In retrospect though, my body did an amazing thing. The girls (twins) were 10 weeks premature. I pumped every two hours around the clock for them becasue they were too small and weak to coordinate sucking, swallowing and breathing all at once. My milk for 10 weeks was that yellow-fat-rich colostrum, really rich, and that's what was exhausting me. But on the day they were due to be born, my milk turned the regular faintly bluish-white of breastmilk. The doctors said it was because my body was compensating for the lost womb time with extra-rich nutrition from breast-milk. I didn't even know such things happened far less that my own body could do it, just automatically. It was an amazing revelation to me about the power of breastmilk to give babies the perfect balance of what they need at any given time. In time I got over the disappointment about running dry, but I still find it amazing today that my body knew exactly what to do to meet the needs of my premature babies and then, on the day they were to be born, switch to the then more suitable thirst-quenching regular milk.
a few years ago a colleague was pregnant and we were talking about it and i asked whether she would breastfeed, and her reply was: no. i love my child, but not that much.
it broke my hear to hear that... but everyday i see mothers depriving their kids of so much (not material stuff, kids can have all the toys in the world, what's that without nurture?)
some people are so lucky and can have all the kids they want, i think sometimes a lot of them don't realise what a blessing that is.
sorry if i ramble, this subject just really digs deep here...
tatoca
Yep, tatoca, I know.
Sam, this is the third time I've replied to your comment - the first one disappeared, I thought the second one posted, but it hasn't - ??
Last try: I think you did an amazing job getting six months of milk into your twins - I can't imagine looking after twins, never mind feeding them too.
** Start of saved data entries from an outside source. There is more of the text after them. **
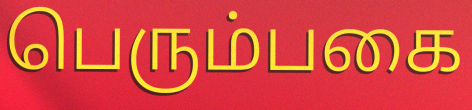
பெரும்பகை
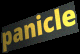
panicle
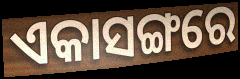
ଏକାସଙ୍ଗରେ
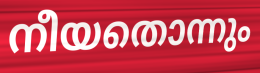
നീയതൊന്നും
It makes me sad so many women feel like they fail when breastfeeding is too hard. In your case, you gave them so much good, but you have to look after yourself too - you need to be strong for them too, not just feed them of course! It sounds like you took on a huge challenge successfully, you did NOT fail.
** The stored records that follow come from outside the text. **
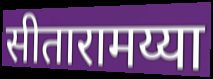
सीतारामय्या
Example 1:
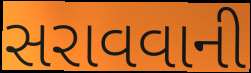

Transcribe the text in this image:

સરાવવાની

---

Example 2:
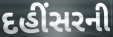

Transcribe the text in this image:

દહીંસરની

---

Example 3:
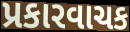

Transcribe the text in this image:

પ્રકારવાચક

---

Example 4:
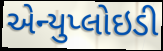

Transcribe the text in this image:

એન્યુપ્લોઇડી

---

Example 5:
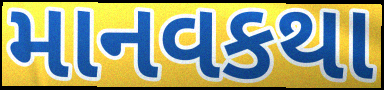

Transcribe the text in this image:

માનવકથા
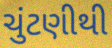
ચુંટણીથી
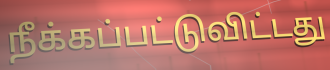
நீக்கப்பட்டுவிட்டது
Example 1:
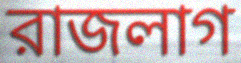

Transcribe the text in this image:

রাজলাগ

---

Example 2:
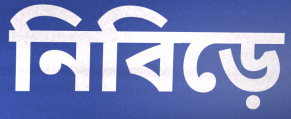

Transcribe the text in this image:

নিবিড়ে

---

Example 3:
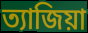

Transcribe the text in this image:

ত্যাজিয়া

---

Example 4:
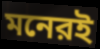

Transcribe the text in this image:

মনেরই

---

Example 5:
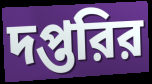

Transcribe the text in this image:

I know the emotional feeling though - after only ever having too much milk, on this one thrush and mastitis and taking too much vitamin B for them knocked my supply out, and it was a freaky and awful experience, not having enough milk.
Your story is amazing, I've never heard of colostrum going on for so long - it just goes to show how in tune with the baby the whole system is. Did you read about how your breasts sense a temperature drop of a degree in the baby and adjust the milk heat accordingly? Crazy.
I'm tempted to keep breastfeeding forever, just to have the milk - I feel bad for not donating to the milk bank sooner, when I had bigger supply - I read the stories about how the donated milk has helped babies like yours and they're very motivating.
Also, all this stuff about it combating cancer makes me think it's a good thing to have on tap. You know it has stem cells in? They're not sure what for yet, but I presume that's partly where the anti-cancer thing comes in.
I honestly don't think I'd survive it. Even having another baby, I just... I think I'd worry that it could be taken from me at any time. My God, I just can't imagine the anguish.
People do though. We need to, and we do.
I wrestle with the fear of the pain of grief. It's good to see that people can still live happy lives after such a loss. Altered but still able to find happiness. I salute them.